A concerted gasp of horrified satisfaction.
“Sounds like he got what he deserved then,” said the man with the hot tip about the tape.
Mallory closed the front door behind the two officers and leaned back on it, legs trembling. His face was salt white, clammy and beaded with sweat. He had been very sick and still felt extremely nauseous.
“Are you all right, sir?” asked the younger policeman. “I think you’d better sit—”
“What we’ve been given,” cut in the other, a Sergeant Gresham, “is a fatal accident which you – Mr. Lawson? – discovered this evening. You then made a call to the emergency services at eight seventeen. Is that correct?”
“Yes…that is, no.” Mallory stumbled, somehow groped his way into the sitting room and fell into a chair. “I made the call but I didn’t discover it – him.”
“So who did?”
“Her name’s Benny Frayle. But she’s in deep shock. They’ve taken her to hospital.”
“That Stoke Mandeville?”
“No idea.”
“Right. Now—if you’ll just show me—”
“I’m not going in there again.” Memory brought more drowning waves of nausea. The sergeant loomed suddenly closer, then swam out of Mallory’s vision. A hand on the back of his neck eased his head down between his knees.
“Don’t overdo it, Palmer. You’ll be running him a bath next.”
“Sergeant.”
“And try and get hold of the dead bloke’s doctor.”
Gresham disappeared. He checked out the kitchen and tiny bedroom. Then opened the door at the end of the hall and stood on the threshold of the vast awful space, his jaws agape with sheer astonishment.
The sergeant had not the slightest interest in history. He had never been to a museum in his life and so, confronted with these astonishing weapons of destruction, had no idea what they were. At first he thought they might be some wonky form of modern art, sculptures or suchlike. Then he noticed the huge crossbow. A weapons freak, then. A weirdo. They were up to all sorts, these survivalists.

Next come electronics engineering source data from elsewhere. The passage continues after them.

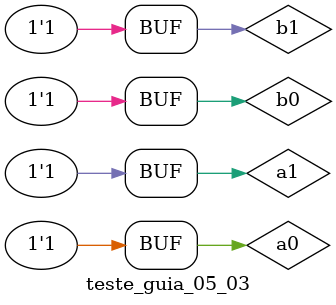
<source format=v>



module meia_soma (s0, s1, a, b);
	
	input   a, b;
	output s0, s1;
	
		// instancia	
	xor XOR1(s0,a, b);
	and AND1(s1, a, b);
	
endmodule // meia_soma


// --------------------------
// -- soma completa de 1 bit
// --------------------------

module soma_completa_1bit (s0, s1, a, b, c);
	
		// operador de soma completa de 1 bit
	
	input   a, b, c;
	output s0, s1;
	
	wire sa1, sa2, sa3;
	
		// instancia	
	meia_soma MEIA1 (sa1, sa2, a, b);
	meia_soma MEIA2 (s0, sa3, sa1, c);
	or OR1 (s1, sa2, sa3);
	
endmodule // soma_completa_1bit


// -----------------------------
// -- produto completo de 2 bits
// -----------------------------

module prod_comp_2bits (s0, s1, s2, s3, a0, a1, b0, b1);
	
		// operador de produto completo de 2 bits
	
	input   a0, a1, b0, b1;
	output s0, s1, s2, s3;
	
	wire sa1, sa2, sa3, sa4;
	
		// instancia	
	and AND1(s0, a0, b0);
	and AND2(sa1, a0, b1);
	and ADN3(sa2, a1, b0);
	and AND4(sa3, a1, b1);
		
	meia_soma MS1(s1, sa4, sa1, sa2);
	soma_completa_1bit SC1(s2, s3, sa3, 0, sa4);
	
endmodule // prod_comp_2bits


// ---------------------
// -- guia 05_03 teste
// ---------------------


module teste_guia_05_03;

	reg a0, a1, b0, b1;
	wire s0, s1, s2, s3;
	
		// instancia
	prod_comp_2bits PRODC2B (s0, s1, s2, s3, a0, a1, b0, b1);

	initial begin:start
		a0=0; a1=0; b0=0; b1=0;
	end

		// parte principal
	initial begin:main
		$display("Guia 05_03 - Mariana Ramos de Brito - 405820");
		$display("Teste do operador de produto completo de numeros com 2 bits cada.\n");
		$display("a1a0 x b1b0 = s3s2s1s0\n");
		$monitor("%b%b x %b%b = %b%b%b%b\n", a1, a0, b1, b0, s3, s2, s1, s0);
		
		#1 a1=0; a0=1; b1=0; b0=0;
		#1 a1=1; a0=0; b1=0; b0=0;
		#1 a1=1; a0=1; b1=0; b0=0;
		
		#1 a1=0; a0=0; b1=0; b0=1;
		#1 a1=0; a0=1; b1=0; b0=1;
		#1 a1=1; a0=0; b1=0; b0=1;
		#1 a1=1; a0=1; b1=0; b0=1;
		
		#1 a1=0; a0=0; b1=1; b0=0;
		#1 a1=0; a0=1; b1=1; b0=0;
		#1 a1=1; a0=0; b1=1; b0=0;
		#1 a1=1; a0=1; b1=1; b0=0;
		
		#1 a1=0; a0=0; b1=1; b0=1;
		#1 a1=0; a0=1; b1=1; b0=1;
		#1 a1=1; a0=0; b1=1; b0=1;
		#1 a1=1; a0=1; b1=1; b0=1;
  		
	end

endmodule // guia_05_03
</source>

The body lay face downwards, huddled against the apparatus that looked like a giant’s catapult. It was wearing men’s clothes, very light tweed but still heavy going, the sergeant would have thought, in this weather. Even then you’d have to take them off to prove he was a man ’cause there was not much left of his head. Spread all over the place, it was. Red stuff both runny and jellified, grey stuff, white stuff and pounded bits of bone.

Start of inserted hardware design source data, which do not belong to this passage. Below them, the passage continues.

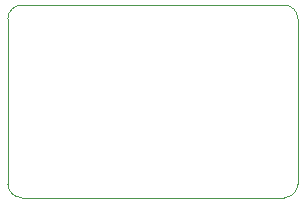
<source format=gbr>
%TF.GenerationSoftware,KiCad,Pcbnew,(6.0.5-0)*%
%TF.CreationDate,2022-07-11T15:28:30+02:00*%
%TF.ProjectId,USB-C-breakout,5553422d-432d-4627-9265-616b6f75742e,rev?*%
%TF.SameCoordinates,Original*%
%TF.FileFunction,Profile,NP*%
%FSLAX46Y46*%
G04 Gerber Fmt 4.6, Leading zero omitted, Abs format (unit mm)*
G04 Created by KiCad (PCBNEW (6.0.5-0)) date 2022-07-11 15:28:30*
%MOMM*%
%LPD*%
G01*
G04 APERTURE LIST*
%TA.AperFunction,Profile*%
%ADD10C,0.100000*%
%TD*%
G04 APERTURE END LIST*
D10*
X151789756Y-76950244D02*
X129560244Y-76950244D01*
X129560244Y-93249756D02*
X151789756Y-93249756D01*
X128400244Y-78110244D02*
X128400244Y-92089756D01*
X152949756Y-92089756D02*
X152949756Y-78110244D01*
X152949756Y-78110244D02*
G75*
G03*
X151789756Y-76950244I-1159956J44D01*
G01*
X129560244Y-76950244D02*
G75*
G03*
X128400244Y-78110244I-44J-1159956D01*
G01*
X151789756Y-93249756D02*
G75*
G03*
X152949756Y-92089756I44J1159956D01*
G01*
X128400244Y-92089756D02*
G75*
G03*
X129560244Y-93249756I1159956J-44D01*
G01*
M02*

</source>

None of this fazed Sergeant Gresham. He was a veteran. Thirty years of examining evidence following the discovery of murder victims. Or suicides. Not to mention trying to sort out the unspeakable carnage resulting from the worst traffic accidents. Gresham had been there. And he had done all that.
Now he noticed a large slick of vomit just a few feet from the corpse and was glad he hadn’t brought young Palmer into the room with him. One person chucking up was more than ample.